(Page-level text extractions)
"""

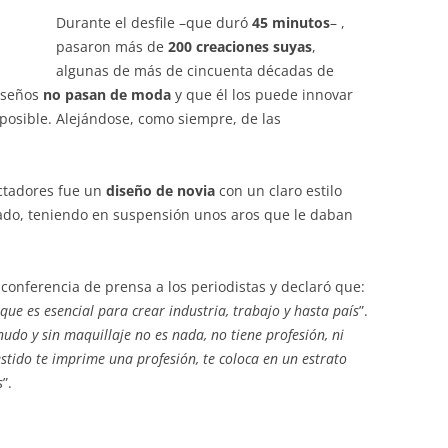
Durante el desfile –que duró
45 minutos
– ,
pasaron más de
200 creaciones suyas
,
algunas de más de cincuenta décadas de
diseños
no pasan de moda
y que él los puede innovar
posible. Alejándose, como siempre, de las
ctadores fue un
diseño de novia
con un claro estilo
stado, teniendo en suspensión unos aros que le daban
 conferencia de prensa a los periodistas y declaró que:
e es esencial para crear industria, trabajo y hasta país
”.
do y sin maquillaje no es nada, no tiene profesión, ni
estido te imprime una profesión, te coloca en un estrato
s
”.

"""
"""

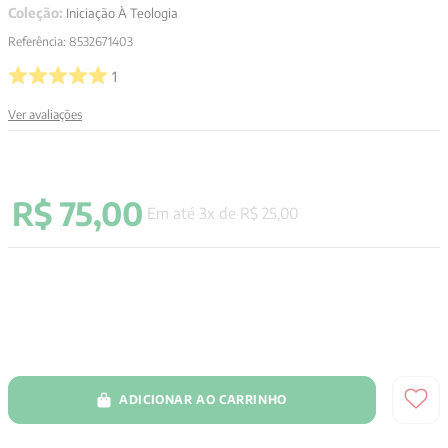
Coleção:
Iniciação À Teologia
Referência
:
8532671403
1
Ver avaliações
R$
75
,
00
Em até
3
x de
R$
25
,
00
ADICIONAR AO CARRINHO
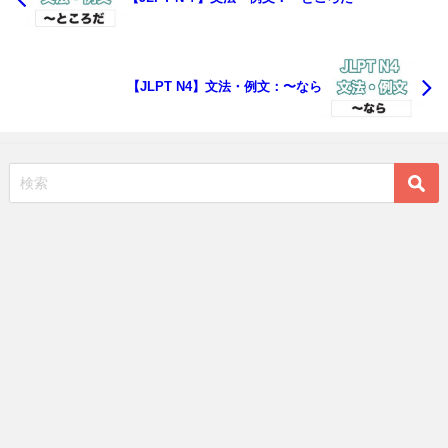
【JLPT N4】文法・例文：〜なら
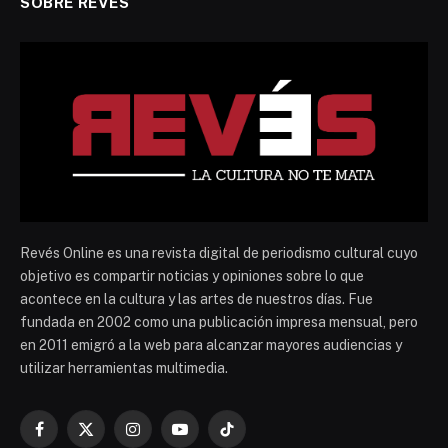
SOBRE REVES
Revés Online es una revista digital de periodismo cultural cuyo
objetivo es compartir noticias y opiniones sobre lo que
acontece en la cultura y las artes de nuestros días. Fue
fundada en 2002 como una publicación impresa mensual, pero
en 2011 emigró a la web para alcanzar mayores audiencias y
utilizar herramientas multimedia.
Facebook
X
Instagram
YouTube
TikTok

"""

WORK INSTRUCTIONS: Pick out every line in the records above that contains the string "como", matching case exactly.

SOLUTION FOR THIS PROBLEM:
posible. Alejándose, como siempre, de las
fundada en 2002 como una publicación impresa mensual, pero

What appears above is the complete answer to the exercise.